That, added Hamilton who now heads the Center on Congress at Indiana University, “has to be the model.” When you pass a major piece of legislation on a party-line vote, he said, “It makes it extremely difficult to implement the legislation effectively, because there are so many ways the opposition can interfere, disrupt, delay, or block the implementation of the legislation.” Certainly, that has been the case with health care. And it remains a threat even after Thursday’s Supreme Court ruling. Finding a way to win over some Republicans will be a major imperative after November’s election.
The White House, of course, howls in protest at any suggestion the president did not make a good-faith effort to enlist Republicans. Aides point to the much-ballyhooed seven-hour bipartisan health care “summit” at Blair House in February 2010 and to repeated invitations to Republicans to come on board. But the process was flawed from the beginning when the White House left the writing of the bill to Democrats, gave little support to the “Gang of 14” or the “Gang of Six”, and made it clear that there would be no give on medical-malpractice reform even though that could have wooed Republicans. And there was very little personal reaching out by the president to individual GOP members or senators.

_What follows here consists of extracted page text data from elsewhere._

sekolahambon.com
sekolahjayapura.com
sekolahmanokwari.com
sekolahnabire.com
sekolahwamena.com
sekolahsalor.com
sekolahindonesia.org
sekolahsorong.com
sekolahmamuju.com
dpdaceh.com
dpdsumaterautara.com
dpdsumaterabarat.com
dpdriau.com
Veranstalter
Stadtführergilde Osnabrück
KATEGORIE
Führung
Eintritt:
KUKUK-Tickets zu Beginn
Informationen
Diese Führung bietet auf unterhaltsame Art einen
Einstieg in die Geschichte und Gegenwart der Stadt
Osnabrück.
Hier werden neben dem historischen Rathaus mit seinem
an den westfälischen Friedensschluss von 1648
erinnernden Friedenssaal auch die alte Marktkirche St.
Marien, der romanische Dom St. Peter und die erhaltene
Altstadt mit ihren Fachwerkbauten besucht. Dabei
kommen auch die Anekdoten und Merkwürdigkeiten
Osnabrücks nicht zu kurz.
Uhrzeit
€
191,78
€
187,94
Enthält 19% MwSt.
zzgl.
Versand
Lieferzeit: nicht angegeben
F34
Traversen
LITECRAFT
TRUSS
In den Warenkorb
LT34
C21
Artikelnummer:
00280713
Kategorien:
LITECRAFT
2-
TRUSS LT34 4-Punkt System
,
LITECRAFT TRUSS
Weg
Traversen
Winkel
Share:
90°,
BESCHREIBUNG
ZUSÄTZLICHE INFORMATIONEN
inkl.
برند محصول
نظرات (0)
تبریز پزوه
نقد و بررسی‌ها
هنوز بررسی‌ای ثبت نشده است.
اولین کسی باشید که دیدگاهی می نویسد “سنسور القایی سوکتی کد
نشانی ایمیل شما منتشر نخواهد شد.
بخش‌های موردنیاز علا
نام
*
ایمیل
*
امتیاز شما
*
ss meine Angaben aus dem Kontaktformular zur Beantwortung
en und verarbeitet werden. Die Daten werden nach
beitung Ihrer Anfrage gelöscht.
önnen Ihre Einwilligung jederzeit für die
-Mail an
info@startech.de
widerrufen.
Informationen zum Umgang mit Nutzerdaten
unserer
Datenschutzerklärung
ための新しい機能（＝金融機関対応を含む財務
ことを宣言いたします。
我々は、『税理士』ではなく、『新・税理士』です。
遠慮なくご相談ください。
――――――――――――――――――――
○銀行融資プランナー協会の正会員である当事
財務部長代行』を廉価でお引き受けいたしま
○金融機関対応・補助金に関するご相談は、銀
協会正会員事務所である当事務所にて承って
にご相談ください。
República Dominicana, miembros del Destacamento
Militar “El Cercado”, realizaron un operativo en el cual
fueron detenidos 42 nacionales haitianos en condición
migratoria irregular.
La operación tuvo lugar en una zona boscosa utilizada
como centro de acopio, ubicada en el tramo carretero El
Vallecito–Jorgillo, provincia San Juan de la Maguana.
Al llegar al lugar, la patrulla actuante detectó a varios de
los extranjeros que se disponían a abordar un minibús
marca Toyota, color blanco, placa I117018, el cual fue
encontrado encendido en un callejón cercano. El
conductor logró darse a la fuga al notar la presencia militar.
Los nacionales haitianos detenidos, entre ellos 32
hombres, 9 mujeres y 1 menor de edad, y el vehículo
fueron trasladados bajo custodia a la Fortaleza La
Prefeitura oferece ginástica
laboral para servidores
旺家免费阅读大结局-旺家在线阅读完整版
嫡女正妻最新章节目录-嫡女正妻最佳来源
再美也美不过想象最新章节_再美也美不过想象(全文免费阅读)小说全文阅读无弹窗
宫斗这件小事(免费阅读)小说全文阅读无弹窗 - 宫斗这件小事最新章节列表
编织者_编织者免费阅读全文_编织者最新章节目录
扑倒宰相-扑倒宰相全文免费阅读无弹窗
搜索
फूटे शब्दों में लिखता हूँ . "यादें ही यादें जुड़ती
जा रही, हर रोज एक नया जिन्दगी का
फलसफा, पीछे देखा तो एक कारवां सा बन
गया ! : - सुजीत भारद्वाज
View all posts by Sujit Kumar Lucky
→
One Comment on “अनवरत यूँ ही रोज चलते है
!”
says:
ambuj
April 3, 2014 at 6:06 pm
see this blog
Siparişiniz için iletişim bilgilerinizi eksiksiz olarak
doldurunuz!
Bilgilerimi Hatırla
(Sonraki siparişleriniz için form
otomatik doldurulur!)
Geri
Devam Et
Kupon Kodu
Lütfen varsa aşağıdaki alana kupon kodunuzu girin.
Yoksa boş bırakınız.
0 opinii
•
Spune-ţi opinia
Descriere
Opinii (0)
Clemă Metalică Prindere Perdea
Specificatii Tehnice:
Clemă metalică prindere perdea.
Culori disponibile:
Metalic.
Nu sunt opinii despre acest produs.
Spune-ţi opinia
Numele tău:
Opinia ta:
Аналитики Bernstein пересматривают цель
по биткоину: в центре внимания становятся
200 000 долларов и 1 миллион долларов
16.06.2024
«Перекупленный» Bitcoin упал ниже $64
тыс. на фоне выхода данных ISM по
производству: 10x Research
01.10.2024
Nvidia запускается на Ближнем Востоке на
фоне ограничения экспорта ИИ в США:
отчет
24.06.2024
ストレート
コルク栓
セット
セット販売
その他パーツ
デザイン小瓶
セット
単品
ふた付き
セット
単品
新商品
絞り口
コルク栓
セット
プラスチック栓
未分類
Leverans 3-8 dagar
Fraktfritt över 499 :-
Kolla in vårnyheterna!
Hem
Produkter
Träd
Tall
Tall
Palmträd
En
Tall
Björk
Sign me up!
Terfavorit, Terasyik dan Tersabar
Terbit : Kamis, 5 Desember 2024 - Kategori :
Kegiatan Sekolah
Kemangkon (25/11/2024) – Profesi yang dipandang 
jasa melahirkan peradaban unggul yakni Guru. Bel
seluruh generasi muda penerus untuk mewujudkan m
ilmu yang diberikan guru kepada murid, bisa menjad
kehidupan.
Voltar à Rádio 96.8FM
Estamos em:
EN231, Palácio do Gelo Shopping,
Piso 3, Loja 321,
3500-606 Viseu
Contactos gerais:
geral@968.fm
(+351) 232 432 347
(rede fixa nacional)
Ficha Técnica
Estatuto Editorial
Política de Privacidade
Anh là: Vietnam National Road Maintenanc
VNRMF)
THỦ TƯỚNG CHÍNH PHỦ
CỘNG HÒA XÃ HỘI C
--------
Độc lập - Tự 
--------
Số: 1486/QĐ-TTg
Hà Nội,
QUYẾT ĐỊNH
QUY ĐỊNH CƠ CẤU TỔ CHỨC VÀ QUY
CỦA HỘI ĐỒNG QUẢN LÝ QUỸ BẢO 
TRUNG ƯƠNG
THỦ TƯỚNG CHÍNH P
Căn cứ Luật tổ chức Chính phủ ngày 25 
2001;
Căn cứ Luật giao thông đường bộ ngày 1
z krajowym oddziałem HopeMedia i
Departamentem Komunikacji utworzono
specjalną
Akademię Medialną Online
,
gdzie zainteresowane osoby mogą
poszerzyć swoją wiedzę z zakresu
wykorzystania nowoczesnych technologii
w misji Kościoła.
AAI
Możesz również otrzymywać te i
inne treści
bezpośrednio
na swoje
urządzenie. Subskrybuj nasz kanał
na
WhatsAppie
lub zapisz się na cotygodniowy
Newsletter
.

But this Court decision, said former Democratic Rep. Tony Coelho, gives the president something he needed going into the election. “It makes him look strong and look like a leader,” he said. “It helps diminish the notion that it is a partisan political deal.” Coelho, who was in the House for 11 years representing a California district, was a House staffer when Medicare passed. He places the blame for the lack of Republican votes on the 2010 health care law on the early decision by GOP leaders to oppose anything the president offered. “Today’s leadership has a hard time cutting deals with Democrats,” he said.
Now, because of the Supreme Court, the pressure shifts back to Republicans to explain why they want to repeal a measure that the Court has judged to be constitutional and that offers some attractive things to voters. And the opportunity is there for Democrats to show skeptical voters – especially those crucial independents who now may be willing to take a second look – that there is something in this law for them.